Le 23 novembre dernier, dans Le Figaro, Jean-Marie Guénois évoquait la « division théologique » dans l’Eglise « catholique » entre ceux qui croient en la présence réelle eucharistique et ceux qui n’y croient pas. Il ajoutait :
« La grande surprise, dans ce registre, est venue de Rome cette semaine. Et d’un futur cardinal - il le deviendra le 28 novembre - choisi par le pape François pour piloter l’important synode des évêques. Mi-novembre, il a traité ceux qui se plaignaient de ne pouvoir accéder à la messe « d’analphabétisme spirituel » dans la revue jésuite de référence mondiale, La Civilta Cattolica. »
Jean-Marie Guénois ne donnait pas le nom de cet évêque aujourd’hui cardinal. Ce n’était pas difficile à trouver, puisque Guénois disait qu’il dirigeait le synode des évêques, et puisque d’autre part l’interview est disponible gratuitement sur internet.
Il s’agit donc de Mgr Mario Grech. Cet obscur évêque de Gozo a été en effet promu secrétaire du synode des évêques en octobre 2019. Et le voici cardinal.
Il se trouve que Mgr Grech fut le premier évêque au monde, conjointement avec l’autre évêque de Malte, à affirmer par écrit dans un document officiel de l’Eglise de Malte que Amoris laetitita permettait de donner la communion aux adultères dits « divorcés remariés ». On sait qu’il y eut ensuite un texte plus long, de même teneur, des évêques de la Région pastorale de Buenos Aires, et que François fit insérer ce texte dans les Acta Apostolicae Sedis, pour souligner que telle est l’interprétation correcte d’Amoris laetitia : il est permis aux prêtres de donner la communion aux adultères qui se disent « divorcés remariés ».
Et le voici donc qui relativise la présence substantielle du Christ dans l’eucharistie, ou même qui la nie, puisque en rappeler l’importance cruciale est selon lui de l’« analphabétisme spirituel ». Et Mgr Grech souligne que lorsque le temple de Jérusalem a été détruit, les juifs se sont mis à prier chez eux : c’est ce que doivent faire les catholiques aujourd’hui. Car, c’est sous-entendu mais très clair, il n’y a pas de différence entre les sacrifices du temple et celui du Fils de Dieu. Mgr Grech cite d’ailleurs la phrase de Jésus à la Samaritaine selon l’exégèse protestante : les vrais adorateurs adorent le Père en esprit et en vérité, et non dans un temple ou sur une montagne.

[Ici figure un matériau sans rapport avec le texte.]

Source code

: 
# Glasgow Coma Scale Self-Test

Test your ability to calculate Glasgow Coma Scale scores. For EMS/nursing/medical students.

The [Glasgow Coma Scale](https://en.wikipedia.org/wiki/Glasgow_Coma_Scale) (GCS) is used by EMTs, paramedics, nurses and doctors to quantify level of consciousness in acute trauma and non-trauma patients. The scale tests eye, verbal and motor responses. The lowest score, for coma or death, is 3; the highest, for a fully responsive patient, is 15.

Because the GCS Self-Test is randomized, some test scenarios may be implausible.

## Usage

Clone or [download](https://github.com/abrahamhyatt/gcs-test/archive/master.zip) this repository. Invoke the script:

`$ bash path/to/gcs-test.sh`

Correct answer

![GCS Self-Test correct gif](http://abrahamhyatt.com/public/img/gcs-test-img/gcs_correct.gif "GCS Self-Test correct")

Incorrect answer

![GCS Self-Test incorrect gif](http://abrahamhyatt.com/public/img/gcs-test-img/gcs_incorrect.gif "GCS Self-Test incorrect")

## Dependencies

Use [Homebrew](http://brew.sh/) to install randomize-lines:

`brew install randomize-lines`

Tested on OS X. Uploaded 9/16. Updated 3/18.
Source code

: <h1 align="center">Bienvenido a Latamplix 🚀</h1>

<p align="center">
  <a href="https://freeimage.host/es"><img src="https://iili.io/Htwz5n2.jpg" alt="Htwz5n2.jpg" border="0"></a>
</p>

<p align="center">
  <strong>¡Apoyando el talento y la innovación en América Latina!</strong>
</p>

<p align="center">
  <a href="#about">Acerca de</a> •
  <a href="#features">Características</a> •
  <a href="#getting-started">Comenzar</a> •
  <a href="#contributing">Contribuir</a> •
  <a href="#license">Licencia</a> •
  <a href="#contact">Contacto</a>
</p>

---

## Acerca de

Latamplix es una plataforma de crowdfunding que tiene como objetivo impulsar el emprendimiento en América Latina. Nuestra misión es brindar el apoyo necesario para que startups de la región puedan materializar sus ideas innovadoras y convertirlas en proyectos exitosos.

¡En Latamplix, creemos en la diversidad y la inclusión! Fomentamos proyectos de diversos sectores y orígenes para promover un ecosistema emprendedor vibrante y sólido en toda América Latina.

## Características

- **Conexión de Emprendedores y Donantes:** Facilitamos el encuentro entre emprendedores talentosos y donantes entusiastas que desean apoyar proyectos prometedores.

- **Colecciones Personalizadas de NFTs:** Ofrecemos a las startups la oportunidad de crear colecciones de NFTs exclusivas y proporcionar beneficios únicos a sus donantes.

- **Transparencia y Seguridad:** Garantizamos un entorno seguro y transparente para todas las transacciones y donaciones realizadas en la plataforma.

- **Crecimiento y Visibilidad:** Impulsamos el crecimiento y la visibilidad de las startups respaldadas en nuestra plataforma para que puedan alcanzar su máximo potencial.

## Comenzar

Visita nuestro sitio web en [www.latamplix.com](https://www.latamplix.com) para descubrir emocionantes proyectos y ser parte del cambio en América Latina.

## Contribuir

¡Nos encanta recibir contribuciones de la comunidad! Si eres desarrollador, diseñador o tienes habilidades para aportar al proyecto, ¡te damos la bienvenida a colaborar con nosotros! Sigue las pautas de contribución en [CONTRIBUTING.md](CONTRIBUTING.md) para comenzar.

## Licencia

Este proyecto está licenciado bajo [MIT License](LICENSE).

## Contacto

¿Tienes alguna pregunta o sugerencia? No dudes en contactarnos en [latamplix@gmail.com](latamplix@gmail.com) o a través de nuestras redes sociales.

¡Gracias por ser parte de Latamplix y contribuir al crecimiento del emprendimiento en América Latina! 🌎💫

Ensuite, il discourt longuement sur l’importance de l’Eglise domestique, l’Eglise de la famille, « prémisse de la nouvelle évangélisation ». La crise sanitaire permet de découvrir « une nouvelle ecclésiologie, peut-être même une nouvelle théologie, et un nouveau ministère » La nouvelle ecclésiologie, c’est que « la grande Eglise communautaire est faite des petites Eglises qui se rassemblent dans les maisons ». Très nouvelle ecclésiologie, en effet, qui supprime carrément l’Eucharistie. Et donc nouvelle théologie, assurément.
Quant au nouveau ministère, c’est celui des laïcs qui au lieu de demander la messe doivent être au service de leurs frères qui souffrent de la maladie ou de ses conséquences sociales. Et il n’hésite pas à dire que les médecins et les infirmières en temps de pandémie « transforment les hôpitaux en cathédrales ».
La fin de l’interview est une ode à la fraternité universelle, sans Père et sans religion, Fratelli tutti...
Ainsi s’explique le fait que des évêques veuillent donner la communion à des adultères : il est évident que si l’on ne croit pas en l’Eucharistie on peut donner à des adultères ce qui n’est plus qu’un « signe de communion fraternelle ». J’avoue que, inconsciemment, je ne voulais pas y croire. Mgr Grech m’a dessillé les yeux.
Ce n’est évidemment pas un hasard si la Civilta cattolica, qui « reflète la pensée du Vatican » comme le dit carrément sa devise, a publié cette interview, accessible gratuitement, juste avant que Mgr Grech, dont tout le monde souligne sa « proximité » avec François, soit créé cardinal.
Et cela ne fait que souligner le terrible symbole que constitue le rapprochement entre deux photographies que François a voulues : celle où il est assis devant le Saint Sacrement, et celle où il est à genoux devant une musulmane, un Jeudi Saint, jour de l’institution de l’Eucharistie.